Arrival of the Ships at Hepaee, and friendly Reception there.—­Presents and Solemnities on the Occasion.—­Single Combats with Clubs.—­Wrestling and Boxing Matches.—­Female Combatants.—­Marines exercised.—­A Dance performed by Men.—­Fireworks exhibited.—­The Night-entertainments of Singing and Dancing particularly described.

By the time we had anchored, (May 17) the ships were filled with the natives, and surrounded by a multitude of canoes, filled also with them.  They brought from the shore, hogs, fowls, fruit, and roots, which they exchanged for hatchets, knives, nails, beads, and cloth.  Feenou and Omai having come on board, after it was light, in order to introduce me to the people of the island, I soon accompanied them on shore, for that purpose, landing at the north part of Lefooga, a little to the right of the ship’s station.
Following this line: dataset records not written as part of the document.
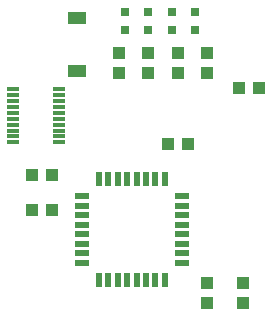
<source format=gbr>
G04 EAGLE Gerber RS-274X export*
G75*
%MOMM*%
%FSLAX34Y34*%
%LPD*%
%INSolderpaste Top*%
%IPPOS*%
%AMOC8*
5,1,8,0,0,1.08239X$1,22.5*%
G01*
%ADD10R,1.100000X1.000000*%
%ADD11R,1.000000X1.100000*%
%ADD12R,0.800000X0.800000*%
%ADD13R,1.600000X1.050000*%
%ADD14R,0.500000X1.200000*%
%ADD15R,1.200000X0.500000*%
%ADD16R,1.100000X0.300000*%


D10*
X78500Y200000D03*
X61500Y200000D03*
D11*
X210000Y138500D03*
X210000Y121500D03*
X240000Y138500D03*
X240000Y121500D03*
D10*
X78500Y230000D03*
X61500Y230000D03*
D12*
X140000Y352500D03*
X140000Y367500D03*
X160000Y352500D03*
X160000Y367500D03*
X180000Y352500D03*
X180000Y367500D03*
D11*
X177060Y256250D03*
X194060Y256250D03*
X237170Y303560D03*
X254170Y303560D03*
D10*
X185000Y316500D03*
X185000Y333500D03*
X135000Y316500D03*
X135000Y333500D03*
X160000Y316500D03*
X160000Y333500D03*
D13*
X99820Y362580D03*
X99820Y318080D03*
D14*
X118160Y141180D03*
X126160Y141180D03*
X134160Y141180D03*
X142160Y141180D03*
X150160Y141180D03*
X158160Y141180D03*
X166160Y141180D03*
X174160Y141180D03*
D15*
X103660Y155680D03*
X103660Y163680D03*
X103660Y171680D03*
X103660Y179680D03*
X103660Y187680D03*
X103660Y195680D03*
X103660Y203680D03*
X103660Y211680D03*
X188660Y155680D03*
X188660Y163680D03*
X188660Y171680D03*
X188660Y179680D03*
X188660Y187680D03*
X188660Y195680D03*
X188660Y203680D03*
X188660Y211680D03*
D14*
X118160Y226180D03*
X126160Y226180D03*
X134160Y226180D03*
X142160Y226180D03*
X150160Y226180D03*
X158160Y226180D03*
X166160Y226180D03*
X174160Y226180D03*
D16*
X45500Y302500D03*
X45500Y297500D03*
X45500Y292500D03*
X45500Y287500D03*
X45500Y282500D03*
X45500Y277500D03*
X45500Y272500D03*
X45500Y267500D03*
X45500Y262500D03*
X45500Y257500D03*
X84500Y257500D03*
X84500Y262500D03*
X84500Y267500D03*
X84500Y272500D03*
X84500Y277500D03*
X84500Y282500D03*
X84500Y287500D03*
X84500Y292500D03*
X84500Y297500D03*
X84500Y302500D03*
D12*
X200000Y352500D03*
X200000Y367500D03*
D10*
X210000Y316500D03*
X210000Y333500D03*
M02*

</source>
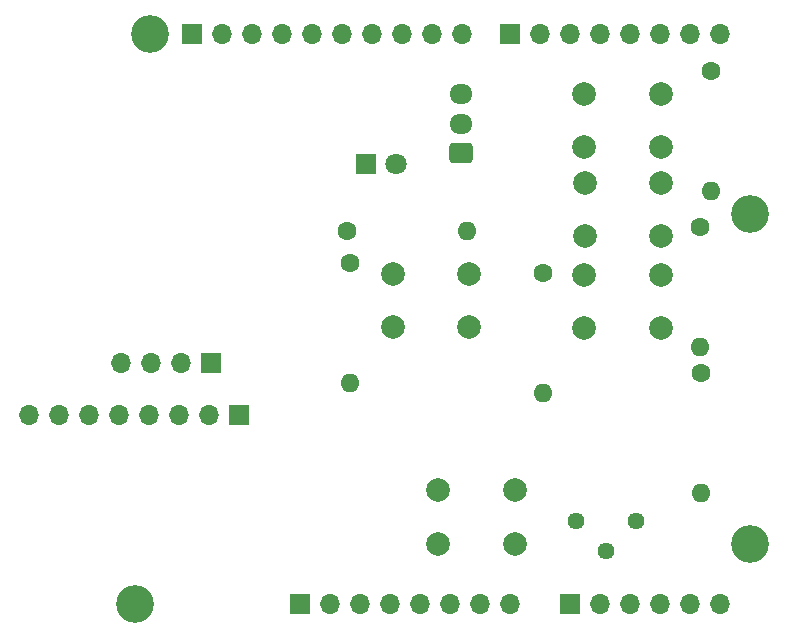
<source format=gbr>
%TF.GenerationSoftware,KiCad,Pcbnew,8.0.8*%
%TF.CreationDate,2025-02-03T12:23:25-07:00*%
%TF.ProjectId,Thermo_Probe,54686572-6d6f-45f5-9072-6f62652e6b69,rev?*%
%TF.SameCoordinates,Original*%
%TF.FileFunction,Soldermask,Bot*%
%TF.FilePolarity,Negative*%
%FSLAX46Y46*%
G04 Gerber Fmt 4.6, Leading zero omitted, Abs format (unit mm)*
G04 Created by KiCad (PCBNEW 8.0.8) date 2025-02-03 12:23:25*
%MOMM*%
%LPD*%
G01*
G04 APERTURE LIST*
G04 Aperture macros list*
%AMRoundRect*
0 Rectangle with rounded corners*
0 $1 Rounding radius*
0 $2 $3 $4 $5 $6 $7 $8 $9 X,Y pos of 4 corners*
0 Add a 4 corners polygon primitive as box body*
4,1,4,$2,$3,$4,$5,$6,$7,$8,$9,$2,$3,0*
0 Add four circle primitives for the rounded corners*
1,1,$1+$1,$2,$3*
1,1,$1+$1,$4,$5*
1,1,$1+$1,$6,$7*
1,1,$1+$1,$8,$9*
0 Add four rect primitives between the rounded corners*
20,1,$1+$1,$2,$3,$4,$5,0*
20,1,$1+$1,$4,$5,$6,$7,0*
20,1,$1+$1,$6,$7,$8,$9,0*
20,1,$1+$1,$8,$9,$2,$3,0*%
G04 Aperture macros list end*
%ADD10R,1.700000X1.700000*%
%ADD11O,1.700000X1.700000*%
%ADD12C,1.600000*%
%ADD13O,1.600000X1.600000*%
%ADD14C,2.000000*%
%ADD15C,3.200000*%
%ADD16RoundRect,0.250000X0.725000X-0.600000X0.725000X0.600000X-0.725000X0.600000X-0.725000X-0.600000X0*%
%ADD17O,1.950000X1.700000*%
%ADD18R,1.800000X1.800000*%
%ADD19C,1.800000*%
%ADD20C,1.440000*%
G04 APERTURE END LIST*
D10*
%TO.C,J1*%
X127940000Y-97460000D03*
D11*
X130480000Y-97460000D03*
X133020000Y-97460000D03*
X135560000Y-97460000D03*
X138100000Y-97460000D03*
X140640000Y-97460000D03*
X143180000Y-97460000D03*
X145720000Y-97460000D03*
%TD*%
D10*
%TO.C,J3*%
X150800000Y-97460000D03*
D11*
X153340000Y-97460000D03*
X155880000Y-97460000D03*
X158420000Y-97460000D03*
X160960000Y-97460000D03*
X163500000Y-97460000D03*
%TD*%
D10*
%TO.C,J2*%
X118796000Y-49200000D03*
D11*
X121336000Y-49200000D03*
X123876000Y-49200000D03*
X126416000Y-49200000D03*
X128956000Y-49200000D03*
X131496000Y-49200000D03*
X134036000Y-49200000D03*
X136576000Y-49200000D03*
X139116000Y-49200000D03*
X141656000Y-49200000D03*
%TD*%
D10*
%TO.C,J4*%
X145720000Y-49200000D03*
D11*
X148260000Y-49200000D03*
X150800000Y-49200000D03*
X153340000Y-49200000D03*
X155880000Y-49200000D03*
X158420000Y-49200000D03*
X160960000Y-49200000D03*
X163500000Y-49200000D03*
%TD*%
D12*
%TO.C,R2*%
X161750000Y-65520000D03*
D13*
X161750000Y-75680000D03*
%TD*%
D10*
%TO.C,J5*%
X122720000Y-81450000D03*
D11*
X120180000Y-81450000D03*
X117640000Y-81450000D03*
X115100000Y-81450000D03*
X112560000Y-81450000D03*
X110020000Y-81450000D03*
X107480000Y-81450000D03*
X104940000Y-81450000D03*
%TD*%
D14*
%TO.C,SW1*%
X151950000Y-54250000D03*
X158450000Y-54250000D03*
X151950000Y-58750000D03*
X158450000Y-58750000D03*
%TD*%
D12*
%TO.C,R4*%
X132100000Y-68570000D03*
D13*
X132100000Y-78730000D03*
%TD*%
D12*
%TO.C,R3*%
X148450000Y-69470000D03*
D13*
X148450000Y-79630000D03*
%TD*%
D15*
%TO.C,MH1*%
X115240000Y-49200000D03*
%TD*%
D16*
%TO.C,J7*%
X141550000Y-59300000D03*
D17*
X141550000Y-56800000D03*
X141550000Y-54300000D03*
%TD*%
D12*
%TO.C,R1*%
X162700000Y-52370000D03*
D13*
X162700000Y-62530000D03*
%TD*%
D12*
%TO.C,R6*%
X131850000Y-65900000D03*
D13*
X142010000Y-65900000D03*
%TD*%
D14*
%TO.C,SW5*%
X139600000Y-87850000D03*
X146100000Y-87850000D03*
X139600000Y-92350000D03*
X146100000Y-92350000D03*
%TD*%
D10*
%TO.C,J6*%
X120351668Y-77038332D03*
D11*
X117811668Y-77038332D03*
X115271668Y-77038332D03*
X112731668Y-77038332D03*
%TD*%
D18*
%TO.C,D1*%
X133510000Y-60250000D03*
D19*
X136050000Y-60250000D03*
%TD*%
D14*
%TO.C,SW2*%
X152000000Y-61800000D03*
X158500000Y-61800000D03*
X152000000Y-66300000D03*
X158500000Y-66300000D03*
%TD*%
D20*
%TO.C,RV1*%
X151310000Y-90415000D03*
X153850000Y-92955000D03*
X156390000Y-90415000D03*
%TD*%
D12*
%TO.C,R5*%
X161850000Y-77870000D03*
D13*
X161850000Y-88030000D03*
%TD*%
D15*
%TO.C,MH2*%
X113970000Y-97460000D03*
%TD*%
%TO.C,MH3*%
X166040000Y-64440000D03*
%TD*%
%TO.C,MH4*%
X166040000Y-92380000D03*
%TD*%
D14*
%TO.C,SW3*%
X151950000Y-69600000D03*
X158450000Y-69600000D03*
X151950000Y-74100000D03*
X158450000Y-74100000D03*
%TD*%
%TO.C,SW4*%
X135750000Y-69550000D03*
X142250000Y-69550000D03*
X135750000Y-74050000D03*
X142250000Y-74050000D03*
%TD*%
M02*

</source>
The chief conducted me to a house, or rather a hut, situated close to the sea-beach, which I had seen brought thither, but a few minutes before, for our reception.  In this, Feenou, Omai, and myself, were seated.  The other chiefs, and the multitude, composed a circle, on the outside, fronting us; and they also sat down.  I was then asked, How long I intended to stay?  On my saying, Five days, Taipa was ordered to come and sit by me, and proclaim this to the people.  He then harangued them, in a speech mostly dictated by Feenou.  The purport of it, as I learnt from Omai, was, that they were all, both old and young, to look upon me as a friend, who intended to remain with them a few days; that, during my stay, they must not steal any thing, nor molest me any other way; and that it was expected, they should bring hogs, fowls, fruit, &c. to the ships, where they would receive, in exchange for them, such and such things, which he enumerated.  Soon after Taipa had finished this address to the assembly, Feenou left us.  Taipa then took occasion to signify to me, that it was necessary I should make a present to the chief of the island, whose name was Earoupa.  I was not unprepared for this, and gave him such articles as far exceeded his expectation.  My liberality to him brought upon me demands, of the same kind, from two chiefs of other isles who were present; and from Taipa himself.  When Feenou returned, which was immediately after I had made the last of these presents, he pretended to be angry with Taipa for suffering me to give away so much; but I looked upon this as a mere finesse; being confident that he acted in concert with the others.  He now took his seat again, and ordered Earoupa to sit by him, and to harangue the people as Taipa had done, and to the same purpose; dictating, as before, the heads of the speech.